[Opening Source material section]

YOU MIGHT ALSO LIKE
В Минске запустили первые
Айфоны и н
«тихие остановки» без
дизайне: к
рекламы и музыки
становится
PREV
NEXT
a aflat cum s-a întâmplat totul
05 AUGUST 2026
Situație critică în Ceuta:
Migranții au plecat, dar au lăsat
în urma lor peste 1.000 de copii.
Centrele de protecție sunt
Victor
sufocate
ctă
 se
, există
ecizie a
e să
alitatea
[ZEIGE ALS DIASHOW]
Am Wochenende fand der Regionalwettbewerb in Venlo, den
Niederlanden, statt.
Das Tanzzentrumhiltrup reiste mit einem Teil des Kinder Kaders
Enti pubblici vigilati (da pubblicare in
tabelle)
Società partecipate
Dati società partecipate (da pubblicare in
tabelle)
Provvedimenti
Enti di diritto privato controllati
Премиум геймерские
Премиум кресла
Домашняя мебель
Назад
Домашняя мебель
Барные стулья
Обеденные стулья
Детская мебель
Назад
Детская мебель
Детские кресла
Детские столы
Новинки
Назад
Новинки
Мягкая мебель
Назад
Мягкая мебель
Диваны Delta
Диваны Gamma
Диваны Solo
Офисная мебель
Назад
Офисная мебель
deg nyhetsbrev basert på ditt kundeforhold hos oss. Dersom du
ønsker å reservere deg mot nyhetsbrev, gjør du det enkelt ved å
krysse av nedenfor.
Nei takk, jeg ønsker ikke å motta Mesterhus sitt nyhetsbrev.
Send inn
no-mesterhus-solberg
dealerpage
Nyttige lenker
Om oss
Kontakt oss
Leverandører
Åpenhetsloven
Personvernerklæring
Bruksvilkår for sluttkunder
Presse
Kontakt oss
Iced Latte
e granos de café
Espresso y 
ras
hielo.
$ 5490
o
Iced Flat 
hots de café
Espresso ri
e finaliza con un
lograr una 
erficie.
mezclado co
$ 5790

[Closing Source material section]

#### [Task requirements]
Within the entries above, work out how many lines contain the word "ønsker". The number alone is the answer.

#### [Exercise response]
2